Votre expérience professionnelle témoigne de votre valeur. Dans son guide sur la négociation de salaire, JuriTravail[1] fait le constat suivant : « plus vous avez d’expérience et de bons résultats, plus vous pouvez prétendre à une augmentation ». Un conseil donné dans le cadre d’une demande d’augmentation, valable également à l’embauche. Commencez par établir de façon précise les compétences que vous acquises ainsi que vos réalisations en fonction des besoins de l’entreprise que vous souhaitez rejoindre.
 
  1. La santé de l’entreprise
 
Le fait que l’entreprise recrute ne signifie pas qu’elle est en bonne santé. Il peut, justement, s’agir d’un recrutement qui vise à redresser les finances de l’entreprise. Intéressez-vous à la stratégie de l’entreprise, à son plan de rémunération et, bien-sûr à sa grille de salaires. « Certaines entreprises ont des « enveloppes » préétablies. Il s’agit d’une somme générale à répartir entre les augmentations accordées aux employés », informe JuriTravail. Lors de l’entretien, posez les bonnes questions : comment seront récompensés mes résultats ? Le salaire proposé à l’embauche est-il fixe ?
 
  1. Le marché du travail
 
Une fois votre profil défini et la fiche de poste bien cadrée, renseignez-vous sur les salaires pratiqués dans l’entreprise et chez les concurrents. Prenez en compte tous les critères, y compris votre âge.
« La rémunération du salarié dépend aussi de critères liés à l’entreprise comme la région où elle est implantée, son secteur d’activité ou son chiffre d’affaires » complète JuriTravail. Pour obtenir ces informations, des sites comme verif.com et societe.com diffusent des données sur la santé financière des entreprises, partiellement gratuites. JuriTravail renvoie également les candidats vers les informations diffusées « par des associations ou par le biais de la presse qui réalise régulièrement des enquêtes salariales ». Enfin, consultez la convention collective de laquelle dépend l’entreprise. « Beaucoup de salariés ne la connaissent pas », regrette Sophie Peyrot de JuriTravail. Vous y trouverez les grilles de salaires par secteur.
 
Se comporter en commercial
 
Sans tomber dans la prétention, vous ne devez pas vous considérez comme un demandeur, mais comme un profil qui a des compétences à proposer à l’entreprise, qu’il s’agisse d’une candidature spontanée ou, d’autant plus, d’une offre de la société.
 
La négociation de salaire est souvent perçue comme un moment désagréable, sous le joug du tabou de l’argent. Libérez-vous de ce tabou. Personne ne travaille pour la gloire. Sans tomber dans la prétention, soyez convaincu de la valeur de votre profil.
 
Côté comportement, JuriTravail livre la règle d’or : « La négociation d’un salaire n’est pas un bras de fer ». Le ton ne doit pas être agressif et la négociation restée une discussion. « Vous pouvez être ferme, tout en restant raisonnable », précise le spécialiste du Droit du Travail.
 
Si le recruteur vous demande vos prétentions, ne donnez pas de chiffre fixe mais une fourchette, ce qui « laisse une marge pour la négociation », conseille Sophie Peyrot.
 
« Adoptez le même comportement qu’un commercial : testez et montrez la fiabilité de votre produit avant d’entamer des négociations », conclue JuriTravail.
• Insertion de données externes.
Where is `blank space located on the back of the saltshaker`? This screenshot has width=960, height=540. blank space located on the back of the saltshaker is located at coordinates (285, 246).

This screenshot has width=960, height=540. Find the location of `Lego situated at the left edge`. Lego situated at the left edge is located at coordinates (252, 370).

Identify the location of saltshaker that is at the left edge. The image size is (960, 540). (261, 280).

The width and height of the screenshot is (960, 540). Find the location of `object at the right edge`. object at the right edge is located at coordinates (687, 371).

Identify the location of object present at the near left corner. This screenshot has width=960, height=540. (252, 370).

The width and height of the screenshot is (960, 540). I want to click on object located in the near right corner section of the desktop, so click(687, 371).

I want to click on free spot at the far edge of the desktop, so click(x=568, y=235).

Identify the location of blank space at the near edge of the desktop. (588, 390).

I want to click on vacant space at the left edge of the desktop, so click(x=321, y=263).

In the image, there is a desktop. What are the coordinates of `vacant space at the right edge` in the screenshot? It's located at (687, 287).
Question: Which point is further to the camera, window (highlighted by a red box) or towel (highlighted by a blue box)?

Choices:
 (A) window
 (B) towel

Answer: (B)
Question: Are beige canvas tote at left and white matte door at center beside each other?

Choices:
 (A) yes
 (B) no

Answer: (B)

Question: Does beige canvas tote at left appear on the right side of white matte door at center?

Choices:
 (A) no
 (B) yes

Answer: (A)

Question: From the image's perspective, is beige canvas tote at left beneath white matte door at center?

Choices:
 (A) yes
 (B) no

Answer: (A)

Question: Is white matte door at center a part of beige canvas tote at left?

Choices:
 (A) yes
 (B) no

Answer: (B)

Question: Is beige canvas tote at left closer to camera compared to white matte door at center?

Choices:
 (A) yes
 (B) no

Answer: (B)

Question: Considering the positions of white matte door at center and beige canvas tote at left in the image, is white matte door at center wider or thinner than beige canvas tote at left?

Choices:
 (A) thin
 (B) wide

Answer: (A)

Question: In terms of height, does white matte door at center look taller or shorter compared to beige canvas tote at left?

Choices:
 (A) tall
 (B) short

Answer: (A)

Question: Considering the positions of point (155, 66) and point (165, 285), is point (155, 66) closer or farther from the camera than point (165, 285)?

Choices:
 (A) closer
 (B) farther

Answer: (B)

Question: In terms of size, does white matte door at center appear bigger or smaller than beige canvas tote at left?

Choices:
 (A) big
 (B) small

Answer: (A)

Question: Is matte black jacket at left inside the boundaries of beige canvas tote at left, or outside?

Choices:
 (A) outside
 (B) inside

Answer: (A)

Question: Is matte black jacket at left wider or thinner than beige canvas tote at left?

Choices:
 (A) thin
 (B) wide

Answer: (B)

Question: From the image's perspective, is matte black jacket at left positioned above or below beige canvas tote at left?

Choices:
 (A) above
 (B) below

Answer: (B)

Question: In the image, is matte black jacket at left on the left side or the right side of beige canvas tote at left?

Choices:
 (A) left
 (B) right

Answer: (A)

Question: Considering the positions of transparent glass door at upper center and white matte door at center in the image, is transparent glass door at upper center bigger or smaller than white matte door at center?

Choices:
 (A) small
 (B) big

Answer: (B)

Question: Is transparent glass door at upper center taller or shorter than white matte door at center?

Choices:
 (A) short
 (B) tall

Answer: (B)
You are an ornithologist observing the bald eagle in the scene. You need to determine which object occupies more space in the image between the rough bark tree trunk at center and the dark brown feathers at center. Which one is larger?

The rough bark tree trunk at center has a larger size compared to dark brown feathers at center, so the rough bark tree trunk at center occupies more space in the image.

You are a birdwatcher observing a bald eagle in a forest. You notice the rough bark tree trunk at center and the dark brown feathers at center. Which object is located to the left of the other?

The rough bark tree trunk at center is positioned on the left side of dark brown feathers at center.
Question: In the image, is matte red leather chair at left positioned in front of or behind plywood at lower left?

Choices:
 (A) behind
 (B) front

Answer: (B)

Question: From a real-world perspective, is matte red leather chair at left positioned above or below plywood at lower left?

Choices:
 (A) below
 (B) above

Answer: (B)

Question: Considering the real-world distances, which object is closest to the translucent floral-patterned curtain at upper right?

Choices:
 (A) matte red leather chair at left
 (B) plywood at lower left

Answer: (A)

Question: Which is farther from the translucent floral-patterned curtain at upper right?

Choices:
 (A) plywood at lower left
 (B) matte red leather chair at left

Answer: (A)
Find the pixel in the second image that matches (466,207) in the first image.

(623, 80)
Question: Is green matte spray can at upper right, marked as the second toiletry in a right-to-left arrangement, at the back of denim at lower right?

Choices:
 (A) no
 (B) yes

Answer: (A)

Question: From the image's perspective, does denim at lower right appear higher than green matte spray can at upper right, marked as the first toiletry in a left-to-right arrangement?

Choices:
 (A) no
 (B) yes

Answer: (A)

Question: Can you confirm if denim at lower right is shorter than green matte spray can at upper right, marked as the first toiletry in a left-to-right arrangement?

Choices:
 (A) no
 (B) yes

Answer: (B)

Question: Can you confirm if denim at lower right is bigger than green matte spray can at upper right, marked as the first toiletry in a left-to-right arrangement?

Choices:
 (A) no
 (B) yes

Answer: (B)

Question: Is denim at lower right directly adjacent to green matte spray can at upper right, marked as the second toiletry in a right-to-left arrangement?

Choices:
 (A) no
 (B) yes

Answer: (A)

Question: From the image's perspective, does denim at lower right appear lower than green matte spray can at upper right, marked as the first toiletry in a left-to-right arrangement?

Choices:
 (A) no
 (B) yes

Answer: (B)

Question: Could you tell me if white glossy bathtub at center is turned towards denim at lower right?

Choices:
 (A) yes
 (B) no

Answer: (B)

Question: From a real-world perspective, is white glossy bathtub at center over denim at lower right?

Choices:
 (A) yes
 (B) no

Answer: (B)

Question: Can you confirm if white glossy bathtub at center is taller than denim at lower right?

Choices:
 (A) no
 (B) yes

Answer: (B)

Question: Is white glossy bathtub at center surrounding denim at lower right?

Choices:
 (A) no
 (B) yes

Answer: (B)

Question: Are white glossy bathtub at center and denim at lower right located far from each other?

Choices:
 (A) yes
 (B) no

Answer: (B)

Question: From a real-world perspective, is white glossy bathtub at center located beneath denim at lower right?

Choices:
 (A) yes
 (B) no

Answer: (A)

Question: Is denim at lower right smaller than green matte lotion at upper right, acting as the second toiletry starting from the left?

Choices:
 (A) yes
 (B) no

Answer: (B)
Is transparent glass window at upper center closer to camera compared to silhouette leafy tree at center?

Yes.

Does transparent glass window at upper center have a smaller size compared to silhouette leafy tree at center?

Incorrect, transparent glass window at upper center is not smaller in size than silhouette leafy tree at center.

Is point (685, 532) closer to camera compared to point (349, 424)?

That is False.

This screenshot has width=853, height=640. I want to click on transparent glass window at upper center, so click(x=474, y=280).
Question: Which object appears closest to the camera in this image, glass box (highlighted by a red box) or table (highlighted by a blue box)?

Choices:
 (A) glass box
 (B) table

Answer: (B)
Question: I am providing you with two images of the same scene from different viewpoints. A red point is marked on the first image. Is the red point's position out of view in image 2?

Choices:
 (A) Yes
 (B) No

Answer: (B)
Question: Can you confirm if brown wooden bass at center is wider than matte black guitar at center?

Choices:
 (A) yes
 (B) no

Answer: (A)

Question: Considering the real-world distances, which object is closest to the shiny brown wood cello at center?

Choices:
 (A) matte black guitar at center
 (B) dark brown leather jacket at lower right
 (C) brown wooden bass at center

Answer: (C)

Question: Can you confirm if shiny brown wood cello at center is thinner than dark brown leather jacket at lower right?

Et restez souriant.
 
Si la négociation sur le salaire ne fonctionne pas, pensez que vous pouvez obtenir d’autres avantages. Là encore, renseignez-vous sur les pratiques de l’entreprise. Peut-être peut-elle vous proposer le remboursement de vos frais professionnels (téléphone, repas, …), une voiture de fonction, l’affiliation à une mutuelle. JuriTravail évoque également une négociation sur les congés annuels, les stock-options, un taux de cotisation à une caisse de retraite avantageux.